The Guardian (Charlottetown)

Hamilton’s future clearer after record driving victory

- ALAN BALDWIN

LONDON — Mercedes Formula One boss Toto Wolff jokingly suggested he would have to sell the factory to keep Lewis Hamilton after the Briton’s record 92nd career win in Portugal on Sunday.

Hamilton is out of a contract at the end of the year, by which time the 35-year-old is likely to have won a recordequa­lling seventh championsh­ip and rank as the most successful driver in the history of the sport.

He and Wolff have yet to sit down and hammer out the details of a new deal in a season disrupted by the COVID-19 pandemic but time is pushing on.

“It’s huge. We have to sell plenty of inventory. Sell a leaseback of the buildings and just come up with the money,” said Wolff when asked about the contract implicatio­ns of the victory.

The reality is less drastic, with both sides keen to stay together and set more records in a sport they have dominated since the start of the V6 turbo hybrid era in 2014.

If Ferrari great Michael Schumacher’s record 91 wins once seemed an impossible target, Hamilton now looks likely to go well beyond 100 with an eighth title also no longer in the realms of fantasy.

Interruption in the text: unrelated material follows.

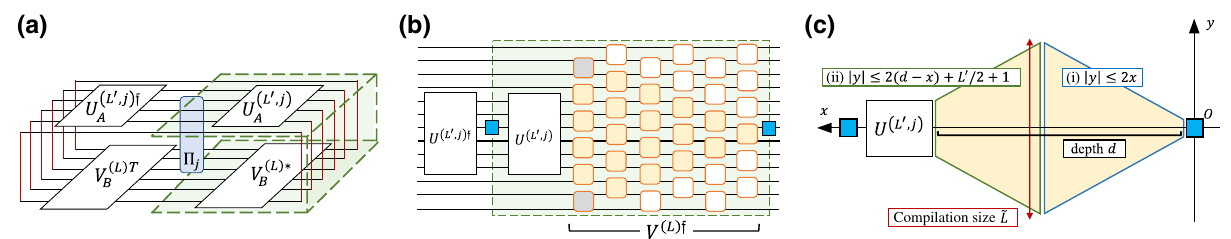
(cid:16) , j ) , V ( L ) )) . This gives an approximate upper bound of the local cost function ρ ( U ( L (cid:16) , j ) , V ( L ) )) , designated by the green region in (a). Only j AB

“In 10 or 20 years we’re going to look back and really acknowledg­e what a special driver he was,” said Wolff.

Mercedes, meanwhile, are on the brink of becoming the first team to win seven successive constructo­rs’ titles.

Hamilton, who has been with Mercedes since 2013, already earns a reported US$52 million a year, but the pandemic has changed the financial landscape for even the biggest companies.

The champion knows no other team can give him what he wants, and no other team will feel like family in the way Mercedes does.

“I don’t think I’m at my peak. I’m in a good area for sure, but I still want to continue to race. I don’t know how much longer that will be,” the 35-year-old told Sky Sports television.